## ACTIVITIES
**1)** List every username that posted in the forum thread about False Gods and First Heretic.
**2)** In the records, from the line with "1. [Adding your own field" through the end of the records, replace "your own" with "custom" and give back only those lines.

## STUDY TEXT
┌────────
# False Gods - First Heretic: two sides of the same coin?



## TheReverend (Dec 2, 2007)

hey hey, 

*POSSIBLE SPOILERS*

so a couple of things I noticed whilst re-reading First Heretic and False Gods...

ok, so I was re-reading First Heretic and I got to the bit where Argal Tal and co visit the Emperor's lab and look at the baby Primarchs. Then I remembered Horus had already done that in False Gods, so I re-read that book too. In First Heretic, Argal Tal thinks he hears the voice of Horus screaming, which makes sense, because if you read False Gods, you know he's there at the same time.
However, False Gods never mentions Horus seeing/hearing Argal Tal, which makes me think this is ret-conning in action? In False Gods we also have Horus punching the canister containing the XI Legion Primarch, making you think this is the reason we never hear of them, but then the rest of the series talks about the II and XI Legions as if they did once exist. Again, is this ret-conning in action? 

Anyway, the real point of my post is, are False Gods and First Heretic a mirror of each other? In First Heretic, Lorgar finally loses his faith in the Emperor, just at the point where the rest of the Imperium is finally finding it, as witnessed in False Gods. Making you wonder, if only he'd held out a few more months... :headbutt:

Any views on this?

Rev


----------



## Lord of the Night (Nov 18, 2009)

TheReverend said:


> However, False Gods never mentions Horus seeing/hearing Argal Tal, which makes me think this is ret-conning in action?
> 
> Rev


Actually Horus did note that he saw a flash of individuals in grey power armour. I can't remember if he recognized them as Word Bearers.


Lord of the Night


----------



## TheReverend (Dec 2, 2007)

I can't see that mention. The Custodes rock up, then the Emprah appears, then Horus is whipped away by a warp storm. No grey armour mention.


----------



## Angel of Blood (Aug 18, 2010)

Aye there's no mention at all of grey power armoured astartes.

I still believe the visions were false either way, just another tool to corrupt Horus, Argel Tal and co.


----------
└────────
## DATA FOR THIS TASK
┌────────
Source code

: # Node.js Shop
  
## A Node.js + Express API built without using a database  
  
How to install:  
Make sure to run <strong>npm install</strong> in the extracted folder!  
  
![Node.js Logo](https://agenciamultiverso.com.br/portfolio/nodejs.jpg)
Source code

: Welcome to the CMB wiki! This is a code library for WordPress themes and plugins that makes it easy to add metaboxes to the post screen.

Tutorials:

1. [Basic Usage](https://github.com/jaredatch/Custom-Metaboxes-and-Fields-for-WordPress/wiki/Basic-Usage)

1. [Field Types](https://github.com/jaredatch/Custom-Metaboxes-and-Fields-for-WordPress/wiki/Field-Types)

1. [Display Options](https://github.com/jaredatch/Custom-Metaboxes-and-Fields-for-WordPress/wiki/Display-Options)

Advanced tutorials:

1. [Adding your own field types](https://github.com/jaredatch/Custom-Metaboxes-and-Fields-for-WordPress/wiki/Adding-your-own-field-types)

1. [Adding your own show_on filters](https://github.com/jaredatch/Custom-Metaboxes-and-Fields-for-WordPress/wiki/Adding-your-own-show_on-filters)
└────────
## ANSWERS BY ITEM NUMBER
**1)** TheReverend, Lord of the Night, Angel of Blood

**2)**
1. [Adding custom field types](https://github.com/jaredatch/Custom-Metaboxes-and-Fields-for-WordPress/wiki/Adding-your-own-field-types)

1. [Adding custom show_on filters](https://github.com/jaredatch/Custom-Metaboxes-and-Fields-for-WordPress/wiki/Adding-your-own-show_on-filters)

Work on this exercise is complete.